What to do ▸ Repeat back the listing below, word for word and in full.

Dataset records ▸
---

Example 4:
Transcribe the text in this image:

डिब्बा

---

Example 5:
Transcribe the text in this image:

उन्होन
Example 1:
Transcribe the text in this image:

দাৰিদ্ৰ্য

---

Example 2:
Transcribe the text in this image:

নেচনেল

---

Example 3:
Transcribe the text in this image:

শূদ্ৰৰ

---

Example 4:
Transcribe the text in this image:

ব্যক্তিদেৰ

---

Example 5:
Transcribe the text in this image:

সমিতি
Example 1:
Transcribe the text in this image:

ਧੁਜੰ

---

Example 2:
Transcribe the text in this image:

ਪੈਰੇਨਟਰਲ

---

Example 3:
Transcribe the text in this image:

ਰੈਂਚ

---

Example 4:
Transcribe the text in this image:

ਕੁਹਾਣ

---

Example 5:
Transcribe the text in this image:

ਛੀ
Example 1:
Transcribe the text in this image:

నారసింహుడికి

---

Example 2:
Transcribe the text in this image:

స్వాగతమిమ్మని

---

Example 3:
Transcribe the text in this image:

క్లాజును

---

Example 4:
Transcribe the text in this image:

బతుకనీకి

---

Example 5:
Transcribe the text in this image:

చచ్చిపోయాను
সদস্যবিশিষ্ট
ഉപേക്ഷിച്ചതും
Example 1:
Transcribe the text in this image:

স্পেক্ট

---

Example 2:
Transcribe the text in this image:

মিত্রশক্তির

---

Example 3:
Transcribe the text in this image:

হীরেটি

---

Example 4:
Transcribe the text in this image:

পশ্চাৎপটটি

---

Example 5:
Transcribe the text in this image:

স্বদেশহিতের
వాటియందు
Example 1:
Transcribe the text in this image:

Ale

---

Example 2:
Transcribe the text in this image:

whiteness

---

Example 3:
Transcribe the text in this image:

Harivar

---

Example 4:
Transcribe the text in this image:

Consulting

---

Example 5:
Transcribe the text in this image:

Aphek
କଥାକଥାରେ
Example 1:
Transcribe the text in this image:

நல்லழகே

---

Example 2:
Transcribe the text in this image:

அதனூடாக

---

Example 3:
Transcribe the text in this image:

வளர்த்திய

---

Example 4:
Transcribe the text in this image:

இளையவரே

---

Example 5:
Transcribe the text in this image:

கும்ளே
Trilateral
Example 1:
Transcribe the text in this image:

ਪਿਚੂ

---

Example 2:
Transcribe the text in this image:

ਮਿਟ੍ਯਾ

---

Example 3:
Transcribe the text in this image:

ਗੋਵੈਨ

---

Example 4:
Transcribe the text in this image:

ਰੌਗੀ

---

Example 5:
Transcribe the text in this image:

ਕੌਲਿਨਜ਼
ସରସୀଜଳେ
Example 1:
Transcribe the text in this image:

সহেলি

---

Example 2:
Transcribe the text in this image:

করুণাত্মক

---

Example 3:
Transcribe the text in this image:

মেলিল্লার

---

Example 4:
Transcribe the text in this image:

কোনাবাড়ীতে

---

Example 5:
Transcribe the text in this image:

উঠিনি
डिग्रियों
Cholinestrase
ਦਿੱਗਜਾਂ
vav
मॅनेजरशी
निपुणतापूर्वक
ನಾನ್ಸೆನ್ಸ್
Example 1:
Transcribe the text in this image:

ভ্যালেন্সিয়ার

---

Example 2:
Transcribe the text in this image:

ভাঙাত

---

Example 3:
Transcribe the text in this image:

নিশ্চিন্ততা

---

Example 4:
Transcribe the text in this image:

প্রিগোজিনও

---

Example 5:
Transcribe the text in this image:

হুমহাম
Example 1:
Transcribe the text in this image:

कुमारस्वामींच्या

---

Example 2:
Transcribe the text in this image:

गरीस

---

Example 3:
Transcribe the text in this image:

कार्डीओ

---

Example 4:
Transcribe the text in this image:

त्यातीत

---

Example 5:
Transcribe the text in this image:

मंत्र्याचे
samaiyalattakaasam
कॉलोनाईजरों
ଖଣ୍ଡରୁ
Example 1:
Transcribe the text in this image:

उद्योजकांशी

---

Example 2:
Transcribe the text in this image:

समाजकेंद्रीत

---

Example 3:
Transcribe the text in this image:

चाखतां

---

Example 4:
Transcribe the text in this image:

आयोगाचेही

Output for this task ▸
---

Example 4:
Transcribe the text in this image:

डिब्बा

---

Example 5:
Transcribe the text in this image:

उन्होन
Example 1:
Transcribe the text in this image:

দাৰিদ্ৰ্য

---

Example 2:
Transcribe the text in this image:

নেচনেল

---

Example 3:
Transcribe the text in this image:

শূদ্ৰৰ

---

Example 4:
Transcribe the text in this image:

ব্যক্তিদেৰ

---

Example 5:
Transcribe the text in this image:

সমিতি
Example 1:
Transcribe the text in this image:

ਧੁਜੰ

---

Example 2:
Transcribe the text in this image:

ਪੈਰੇਨਟਰਲ

---

Example 3:
Transcribe the text in this image:

ਰੈਂਚ

---

Example 4:
Transcribe the text in this image:

ਕੁਹਾਣ

---

Example 5:
Transcribe the text in this image:

ਛੀ
Example 1:
Transcribe the text in this image:

నారసింహుడికి

---

Example 2:
Transcribe the text in this image:

స్వాగతమిమ్మని

---

Example 3:
Transcribe the text in this image:

క్లాజును

---

Example 4:
Transcribe the text in this image:

బతుకనీకి

---

Example 5:
Transcribe the text in this image:

చచ్చిపోయాను
সদস্যবিশিষ্ট
ഉപേക്ഷിച്ചതും
Example 1:
Transcribe the text in this image:

স্পেক্ট

---

Example 2:
Transcribe the text in this image:

মিত্রশক্তির

---

Example 3:
Transcribe the text in this image:

হীরেটি

---

Example 4:
Transcribe the text in this image:

পশ্চাৎপটটি

---

Example 5:
Transcribe the text in this image:

স্বদেশহিতের
వాటియందు
Example 1:
Transcribe the text in this image:

Ale

---

Example 2:
Transcribe the text in this image:

whiteness

---

Example 3:
Transcribe the text in this image:

Harivar

---

Example 4:
Transcribe the text in this image:

Consulting

---

Example 5:
Transcribe the text in this image:

Aphek
କଥାକଥାରେ
Example 1:
Transcribe the text in this image:

நல்லழகே

---

Example 2:
Transcribe the text in this image:

அதனூடாக

---

Example 3:
Transcribe the text in this image:

வளர்த்திய

---

Example 4:
Transcribe the text in this image:

இளையவரே

---

Example 5:
Transcribe the text in this image:

கும்ளே
Trilateral
Example 1:
Transcribe the text in this image:

ਪਿਚੂ

---

Example 2:
Transcribe the text in this image:

ਮਿਟ੍ਯਾ

---

Example 3:
Transcribe the text in this image:

ਗੋਵੈਨ

---

Example 4:
Transcribe the text in this image:

ਰੌਗੀ

---

Example 5:
Transcribe the text in this image:

ਕੌਲਿਨਜ਼
ସରସୀଜଳେ
Example 1:
Transcribe the text in this image:

সহেলি

---

Example 2:
Transcribe the text in this image:

করুণাত্মক

---

Example 3:
Transcribe the text in this image:

মেলিল্লার

---

Example 4:
Transcribe the text in this image:

কোনাবাড়ীতে

---

Example 5:
Transcribe the text in this image:

উঠিনি
डिग्रियों
Cholinestrase
ਦਿੱਗਜਾਂ
vav
मॅनेजरशी
निपुणतापूर्वक
ನಾನ್ಸೆನ್ಸ್
Example 1:
Transcribe the text in this image:

ভ্যালেন্সিয়ার

---

Example 2:
Transcribe the text in this image:

ভাঙাত

---

Example 3:
Transcribe the text in this image:

নিশ্চিন্ততা

---

Example 4:
Transcribe the text in this image:

প্রিগোজিনও

---

Example 5:
Transcribe the text in this image:

হুমহাম
Example 1:
Transcribe the text in this image:

कुमारस्वामींच्या

---

Example 2:
Transcribe the text in this image:

गरीस

---

Example 3:
Transcribe the text in this image:

कार्डीओ

---

Example 4:
Transcribe the text in this image:

त्यातीत

---

Example 5:
Transcribe the text in this image:

मंत्र्याचे
samaiyalattakaasam
कॉलोनाईजरों
ଖଣ୍ଡରୁ
Example 1:
Transcribe the text in this image:

उद्योजकांशी

---

Example 2:
Transcribe the text in this image:

समाजकेंद्रीत

---

Example 3:
Transcribe the text in this image:

चाखतां

---

Example 4:
Transcribe the text in this image:

आयोगाचेही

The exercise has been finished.